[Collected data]
+---+
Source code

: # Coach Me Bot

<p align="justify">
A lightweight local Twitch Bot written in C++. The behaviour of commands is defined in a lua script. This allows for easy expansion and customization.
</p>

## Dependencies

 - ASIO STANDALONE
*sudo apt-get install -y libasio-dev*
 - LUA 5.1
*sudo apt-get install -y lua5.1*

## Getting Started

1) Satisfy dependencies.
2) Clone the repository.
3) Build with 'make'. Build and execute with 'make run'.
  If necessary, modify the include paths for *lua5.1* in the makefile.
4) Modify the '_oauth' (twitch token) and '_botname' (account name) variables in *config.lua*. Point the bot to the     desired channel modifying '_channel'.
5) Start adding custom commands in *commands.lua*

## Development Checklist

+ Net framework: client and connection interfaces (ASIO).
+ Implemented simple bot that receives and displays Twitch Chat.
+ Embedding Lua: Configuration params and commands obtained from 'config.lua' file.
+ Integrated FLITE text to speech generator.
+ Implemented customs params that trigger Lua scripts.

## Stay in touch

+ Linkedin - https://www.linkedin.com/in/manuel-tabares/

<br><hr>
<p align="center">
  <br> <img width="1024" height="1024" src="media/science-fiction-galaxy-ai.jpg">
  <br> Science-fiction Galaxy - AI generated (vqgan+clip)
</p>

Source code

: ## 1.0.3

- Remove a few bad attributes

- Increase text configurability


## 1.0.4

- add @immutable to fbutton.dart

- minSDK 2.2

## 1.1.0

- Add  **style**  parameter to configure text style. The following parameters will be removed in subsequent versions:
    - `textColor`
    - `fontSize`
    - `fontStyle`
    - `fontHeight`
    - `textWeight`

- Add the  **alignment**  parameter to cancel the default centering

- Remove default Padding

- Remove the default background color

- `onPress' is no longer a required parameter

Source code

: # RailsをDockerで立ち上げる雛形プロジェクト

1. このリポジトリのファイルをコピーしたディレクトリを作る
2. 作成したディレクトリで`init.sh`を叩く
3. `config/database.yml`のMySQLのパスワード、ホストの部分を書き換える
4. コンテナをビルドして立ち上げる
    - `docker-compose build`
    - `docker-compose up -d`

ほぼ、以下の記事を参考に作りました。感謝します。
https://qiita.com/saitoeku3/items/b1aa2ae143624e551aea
+---+
# What this task involves:
Where a line of the data contains "Implemented", copy that line.

# Response box:
+ Implemented simple bot that receives and displays Twitch Chat.
+ Implemented customs params that trigger Lua scripts.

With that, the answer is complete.